**EXERCISE TEXT:**
Here's how you can keep selecting Char
s till you encounter a ,
:
-- keep selecting elements from a [Char] till we encounter a comma
takeWhile (\x -> x /= ',') ['H', 'e', 'l', 'l', 'o', ',', 'W', 'o', 'r', 'l', 'd']
Same example, but using the familar syntax of writing a String
, which is a type-synonm for [Char]
-- keep selecting elements from a [Char] till we encounter a comma
takeWhile (\x -> x /= ',') "Hello,World"
Same example, but in point-free syntax:
-- keep selecting elements from a [Char] till we encounter a comma
takeWhile (/= ',') "Hello,World"
dropWhile
::
condition -> list -> shorter-list
dropWhile
is similar to takeWhile
, but instead of selecting elements based on the given condition, it removes them from the beginning of the list instead.
dropWhileEnd
::
condition -> list -> shorter-list
dropWhileEnd
is similar to dropWhile
, but instead of removing elements from the beginning of the list, it removes them from the end instead.

**EXERCISE 1:** In the Haskell list functions text, how does dropWhileEnd differ from dropWhile?
**EXERCISE 2:** List every Haskell function named in the Haskell list functions text.

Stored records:
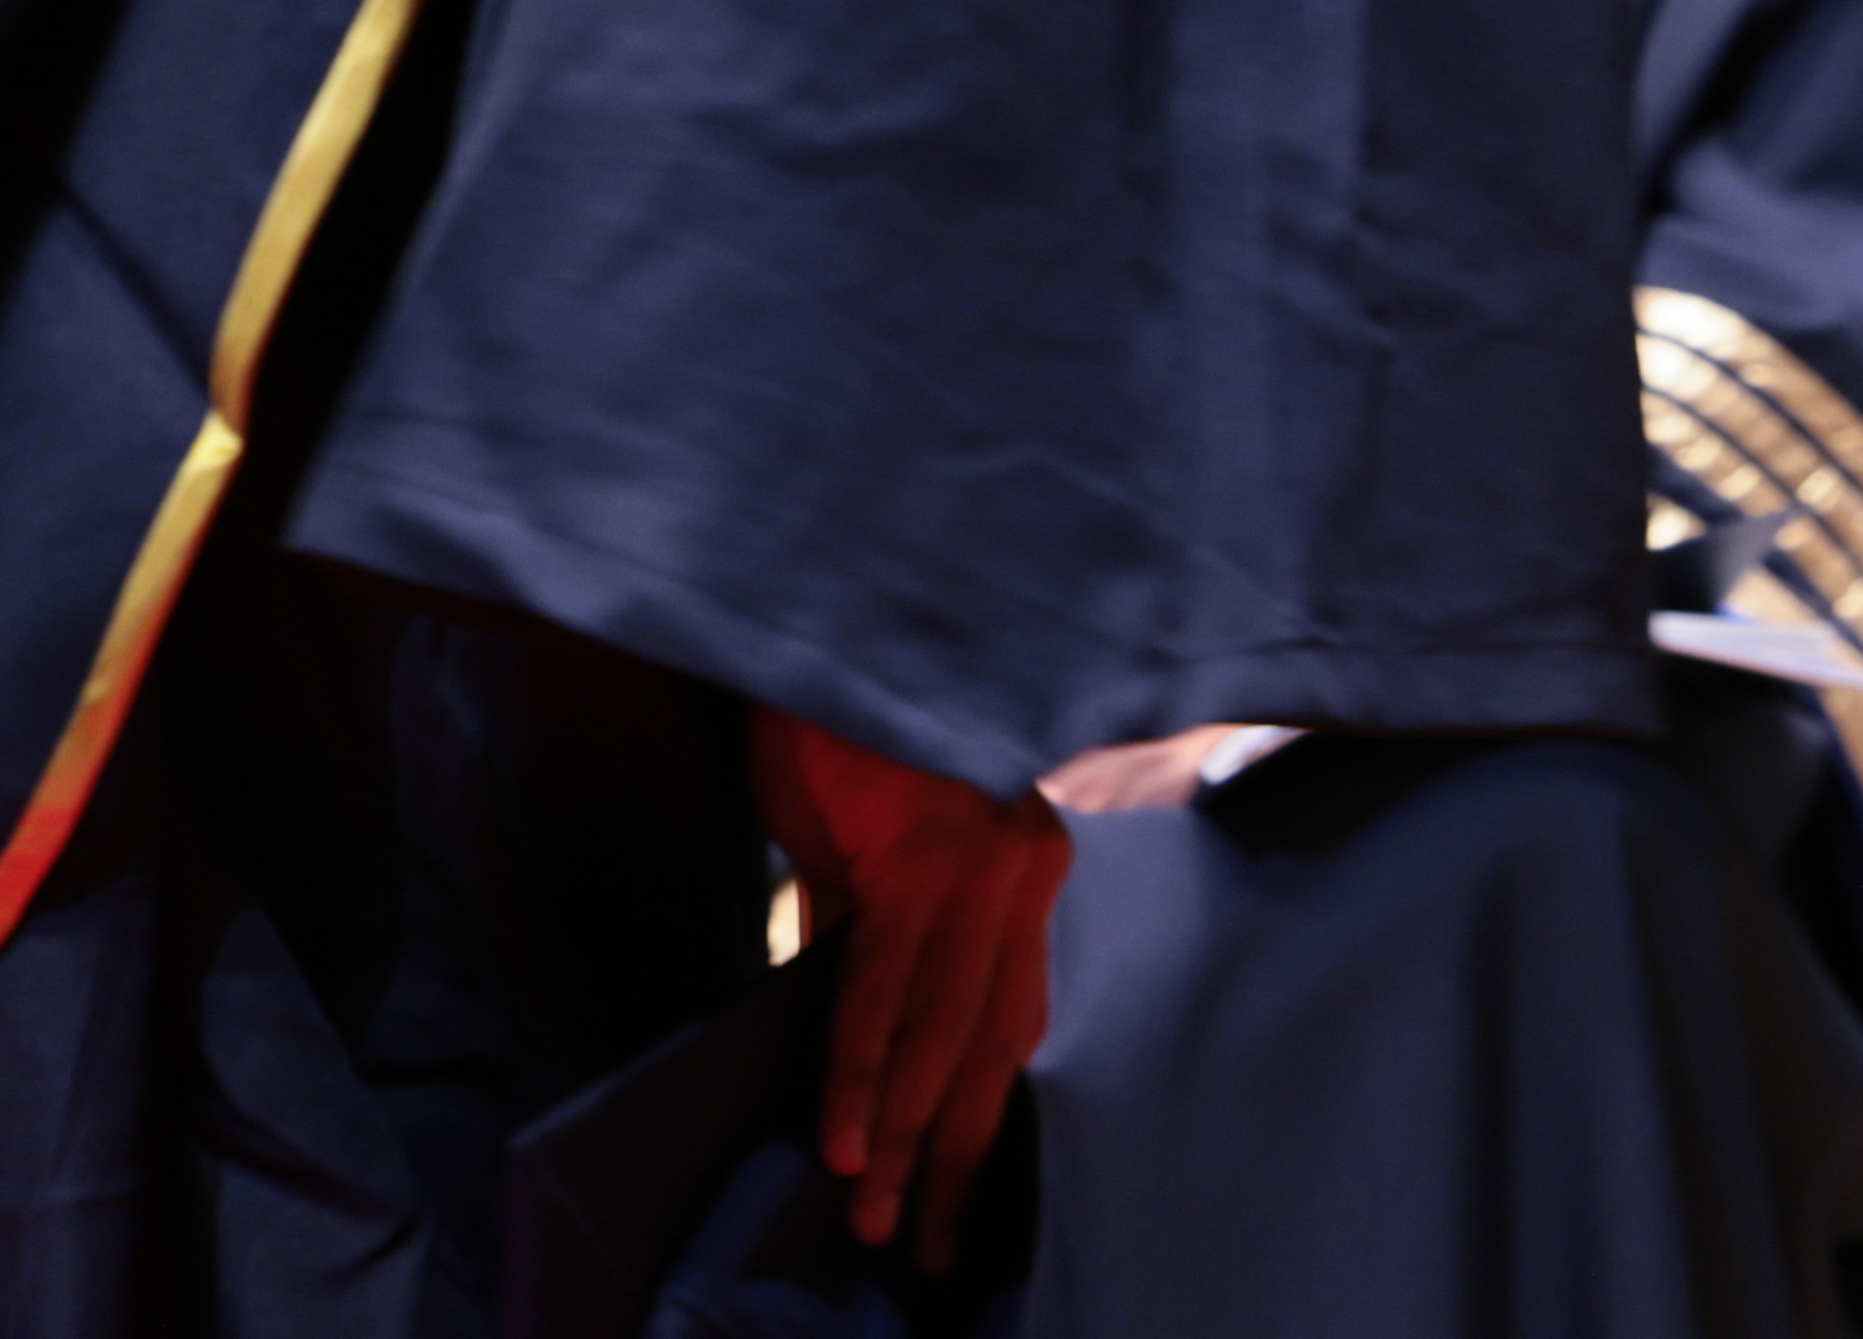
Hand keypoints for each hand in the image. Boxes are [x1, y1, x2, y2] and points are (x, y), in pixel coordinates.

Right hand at [755, 709, 1067, 1260]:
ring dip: (904, 1133)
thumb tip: (839, 1013)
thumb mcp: (866, 841)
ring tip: (871, 1209)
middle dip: (956, 1153)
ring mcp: (979, 869)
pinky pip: (887, 984)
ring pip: (944, 1032)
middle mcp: (1023, 876)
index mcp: (1023, 871)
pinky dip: (863, 1065)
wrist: (840, 618)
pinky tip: (843, 1131)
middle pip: (995, 1046)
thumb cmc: (851, 721)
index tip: (952, 1195)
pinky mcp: (923, 857)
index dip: (980, 1112)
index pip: (1011, 1020)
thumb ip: (865, 926)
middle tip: (924, 1244)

**TASK OUTPUT 1:** It removes elements from the end of the list instead of from the beginning.

**TASK OUTPUT 2:** takeWhile, dropWhile, dropWhileEnd